*Prompt*. Starting with the line that holds "Furthermore, garmo AG" and stopping after the line that holds "from dal, rice, potato and other flo", repeat the lines below word for word, without the pictures.

*Data under study*.

◆ ◆ ◆ ◆ ◆

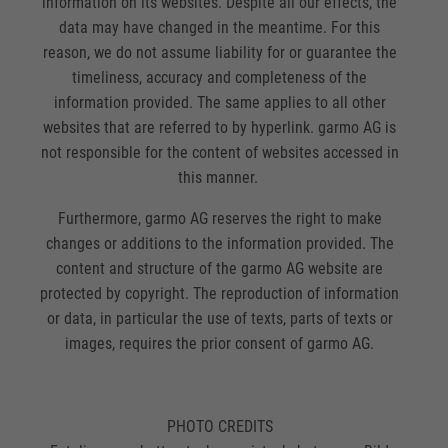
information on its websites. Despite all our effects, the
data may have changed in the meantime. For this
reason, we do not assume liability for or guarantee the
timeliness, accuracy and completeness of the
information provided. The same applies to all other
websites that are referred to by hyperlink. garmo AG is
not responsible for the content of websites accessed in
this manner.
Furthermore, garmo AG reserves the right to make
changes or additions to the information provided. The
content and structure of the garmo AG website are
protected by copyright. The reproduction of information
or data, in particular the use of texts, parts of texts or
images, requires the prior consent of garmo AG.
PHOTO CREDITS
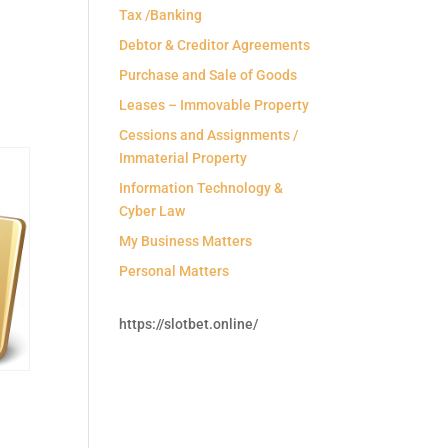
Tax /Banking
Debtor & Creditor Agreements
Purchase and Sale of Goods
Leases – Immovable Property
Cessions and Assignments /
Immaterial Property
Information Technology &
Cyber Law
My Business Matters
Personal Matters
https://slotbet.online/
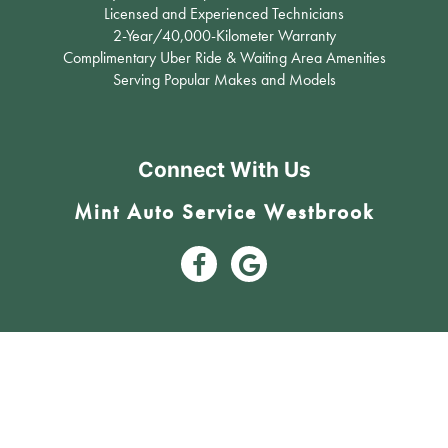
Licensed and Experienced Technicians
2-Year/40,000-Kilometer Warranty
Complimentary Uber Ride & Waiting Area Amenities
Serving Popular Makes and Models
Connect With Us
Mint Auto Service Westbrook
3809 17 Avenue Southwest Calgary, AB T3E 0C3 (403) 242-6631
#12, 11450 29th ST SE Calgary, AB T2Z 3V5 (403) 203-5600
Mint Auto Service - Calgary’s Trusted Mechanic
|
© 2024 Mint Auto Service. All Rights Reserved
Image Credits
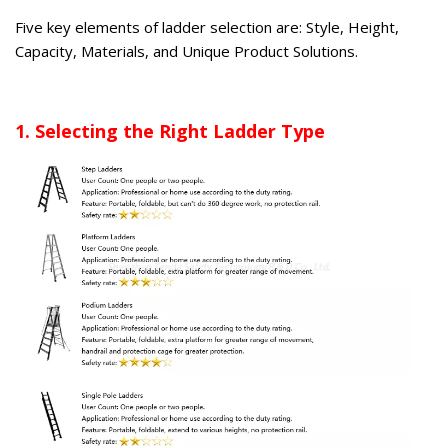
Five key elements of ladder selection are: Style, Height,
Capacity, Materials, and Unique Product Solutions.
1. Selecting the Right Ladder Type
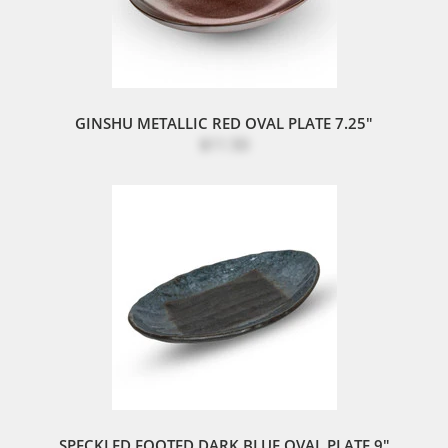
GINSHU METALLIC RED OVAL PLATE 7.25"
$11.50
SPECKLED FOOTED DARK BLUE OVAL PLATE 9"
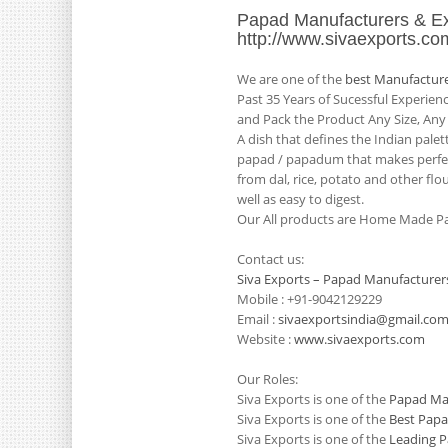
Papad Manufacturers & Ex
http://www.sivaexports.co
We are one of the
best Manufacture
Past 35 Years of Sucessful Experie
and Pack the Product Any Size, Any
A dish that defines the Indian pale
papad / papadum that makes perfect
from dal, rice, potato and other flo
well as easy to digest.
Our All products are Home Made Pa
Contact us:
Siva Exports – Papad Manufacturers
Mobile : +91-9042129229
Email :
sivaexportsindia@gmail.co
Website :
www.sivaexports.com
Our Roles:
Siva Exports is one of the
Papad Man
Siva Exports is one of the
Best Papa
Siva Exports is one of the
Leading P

◆ ◆ ◆ ◆ ◆

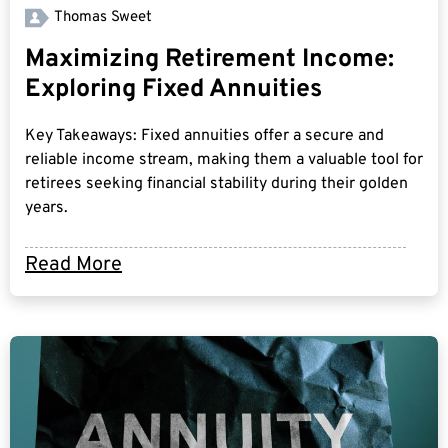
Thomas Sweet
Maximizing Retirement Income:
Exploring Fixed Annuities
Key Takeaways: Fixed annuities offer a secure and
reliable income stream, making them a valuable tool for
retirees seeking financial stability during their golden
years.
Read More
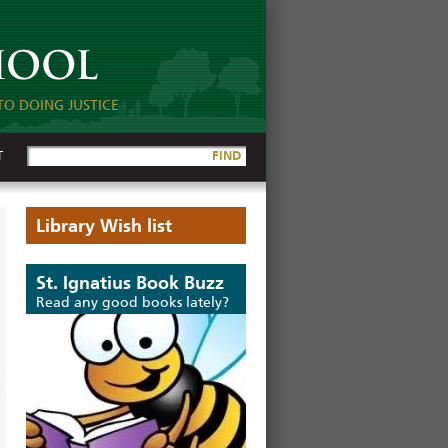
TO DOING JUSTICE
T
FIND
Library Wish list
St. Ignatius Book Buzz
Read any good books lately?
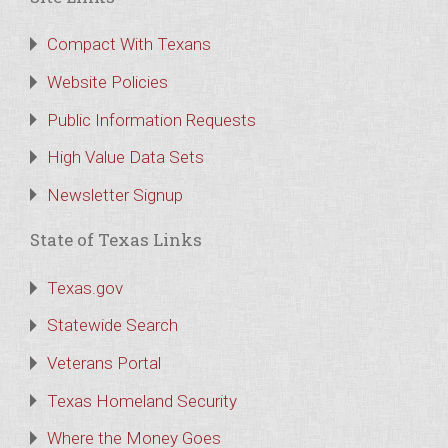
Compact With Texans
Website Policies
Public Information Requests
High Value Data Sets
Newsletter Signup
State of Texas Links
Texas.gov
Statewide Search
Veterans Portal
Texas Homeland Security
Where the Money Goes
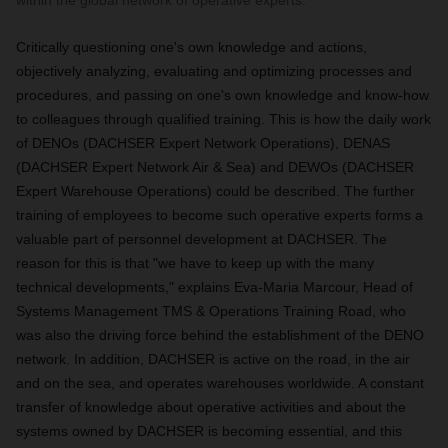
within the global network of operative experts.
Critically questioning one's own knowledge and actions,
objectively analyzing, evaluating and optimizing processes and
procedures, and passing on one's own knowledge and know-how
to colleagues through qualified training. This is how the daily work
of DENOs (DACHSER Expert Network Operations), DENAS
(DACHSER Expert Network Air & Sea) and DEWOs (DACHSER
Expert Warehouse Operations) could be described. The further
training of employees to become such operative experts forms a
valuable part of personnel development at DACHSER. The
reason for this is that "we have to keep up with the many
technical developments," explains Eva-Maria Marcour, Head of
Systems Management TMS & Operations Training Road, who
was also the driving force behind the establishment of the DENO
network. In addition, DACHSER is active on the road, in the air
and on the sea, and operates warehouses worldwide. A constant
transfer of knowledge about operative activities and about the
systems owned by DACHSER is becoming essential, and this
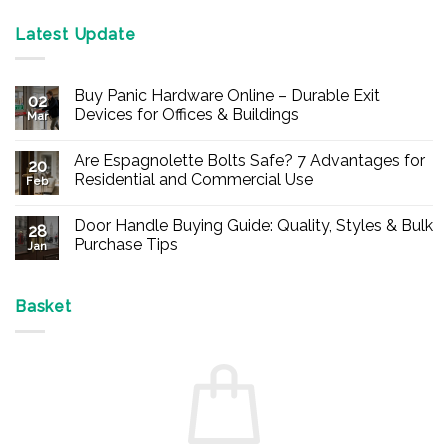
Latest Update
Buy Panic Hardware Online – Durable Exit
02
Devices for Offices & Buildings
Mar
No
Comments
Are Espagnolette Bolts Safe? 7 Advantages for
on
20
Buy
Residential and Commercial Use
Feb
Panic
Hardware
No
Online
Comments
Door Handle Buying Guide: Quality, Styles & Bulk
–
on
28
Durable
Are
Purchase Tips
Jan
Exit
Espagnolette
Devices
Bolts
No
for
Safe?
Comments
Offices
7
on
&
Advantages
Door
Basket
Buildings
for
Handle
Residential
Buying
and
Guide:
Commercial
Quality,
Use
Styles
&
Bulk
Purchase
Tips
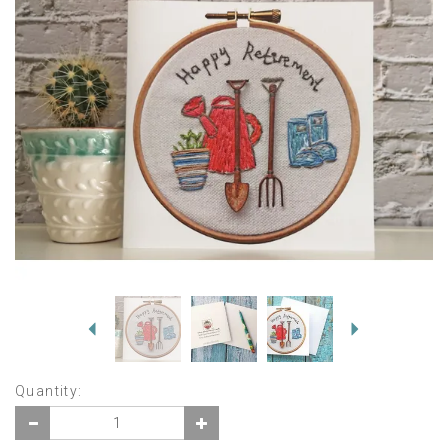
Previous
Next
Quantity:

◆ ◆ ◆ ◆ ◆

*Expected output*.
Furthermore, garmo AG reserves the right to make
changes or additions to the information provided. The
content and structure of the garmo AG website are
protected by copyright. The reproduction of information
or data, in particular the use of texts, parts of texts or
images, requires the prior consent of garmo AG.
PHOTO CREDITS
Tax /Banking
Debtor & Creditor Agreements
Purchase and Sale of Goods
Leases – Immovable Property
Cessions and Assignments /
Immaterial Property
Information Technology &
Cyber Law
My Business Matters
Personal Matters
https://slotbet.online/
Licensed and Experienced Technicians
2-Year/40,000-Kilometer Warranty
Complimentary Uber Ride & Waiting Area Amenities
Serving Popular Makes and Models
Connect With Us
Mint Auto Service Westbrook
3809 17 Avenue Southwest Calgary, AB T3E 0C3 (403) 242-6631
#12, 11450 29th ST SE Calgary, AB T2Z 3V5 (403) 203-5600
Mint Auto Service - Calgary’s Trusted Mechanic
|
© 2024 Mint Auto Service. All Rights Reserved
Image Credits
Five key elements of ladder selection are: Style, Height,
Capacity, Materials, and Unique Product Solutions.
1. Selecting the Right Ladder Type
GINSHU METALLIC RED OVAL PLATE 7.25"
$11.50
SPECKLED FOOTED DARK BLUE OVAL PLATE 9"
Papad Manufacturers & Ex
http://www.sivaexports.co
We are one of the
best Manufacture
Past 35 Years of Sucessful Experie
and Pack the Product Any Size, Any
A dish that defines the Indian pale
papad / papadum that makes perfect
from dal, rice, potato and other flo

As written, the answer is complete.